À l’époque, la théorie dominante du virus était que l’on ne peut pas l’arrêter mais que l’on peut le ralentir. Qu’il soit grand ou petit, l’aire de la courbe est la même. Pourquoi prolonger la douleur ? À l’époque, il était question de préserver la capacité des hôpitaux. Mais au fil du temps, cette idée plausible s’est transformée en un programme de suppression totale. L’idée de ralentir la propagation est devenue celle d’arrêter la propagation. Ce n’était qu’un petit pas, jusqu’à ce que les “experts” adoptent par défaut une vision médiévale de la maladie : fuyez ! En fait, c’est trop flatteur : c’est une vision des poux de l’école primaire qui est devenue la nouvelle science complètement fausse.

Puis nous sommes arrivés au moment actuel où les professionnels de la lutte contre les virus, ayant échoué lamentablement à supprimer le virus, se sont retournés contre le public, blâmant ceux qui ne s’y plient pas avec un enthousiasme complet. Fauci donne une version de ce quotidien à la télévision : si tout le monde se conformait, nous n’aurions plus besoin de verrouiller. Si le moral ne s’améliore pas, les coups continueront.

Après deux semaines, il était encore temps de réparer une grande partie des dégâts causés par les fermetures. Au bout de dix mois, pas tant que ça. Il y aura des pertes de vies humaines pendant de nombreuses années, ainsi que des dommages psychologiques, sociaux et économiques pour l’ensemble de la population.
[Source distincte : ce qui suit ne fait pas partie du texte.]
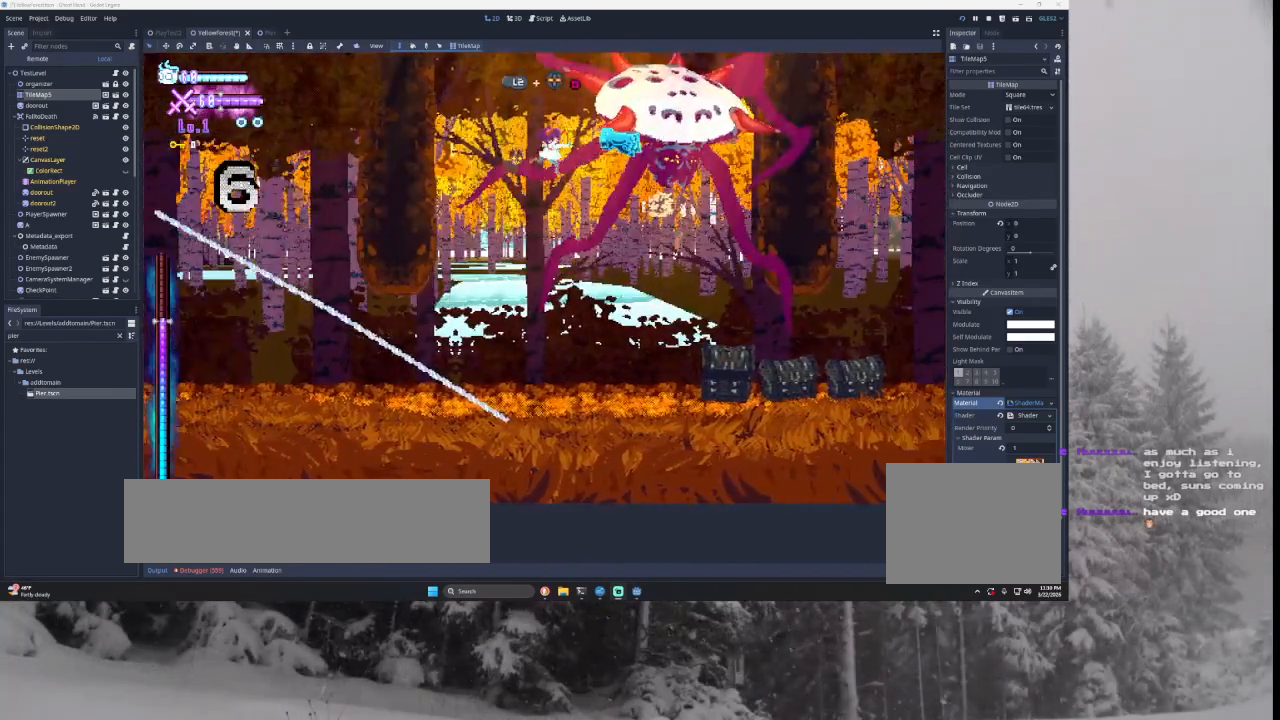
{"buttons": [], "left_stick": "left", "right_stick": "center", "events": [[233, "SQUARE", "up"], [267, "TRIANGLE", "up"], [300, "left_stick", "left"]]}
La catastrophe n’a pas été évitée. Elle est bien pire que ce que chacun d’entre nous aurait pu imaginer à la même époque l’année dernière. Le monde a changé et de manière drastique, et la douleur et la souffrance sont indicibles. Nos gouvernements sont les agents pathogènes qui nous ont fait cela. Ils ont été aidés et encouragés par de fausses nouvelles, de faux experts, de faux intellectuels, de fausses sciences et une fausse vision de la vie.

À ce jour, nous avons perdu confiance dans la plupart de ce que nous croyions normal. Le désespoir prend le dessus. Beaucoup de ceux qui étaient prêts à se battre au printemps et en été ont abandonné, fatigués d’écrire, fatigués de protester, fatigués de crier. La tentative de démotiver l’opposition fonctionne. C’est une énorme erreur.

Quelle est donc la voie à suivre pour l’avenir ? Nous pouvons rester sur la voie catastrophique actuelle ou nous pouvons l’inverser. Plus vite les gouvernements feront preuve de sagesse et cesseront de faire du mal à tout le monde comme cela, plus vite la guérison pourra commencer. Cela prendra des années, des décennies, mais une version de la règle de la médecine de l’Antiquité s’applique : il faut d’abord cesser de faire du mal.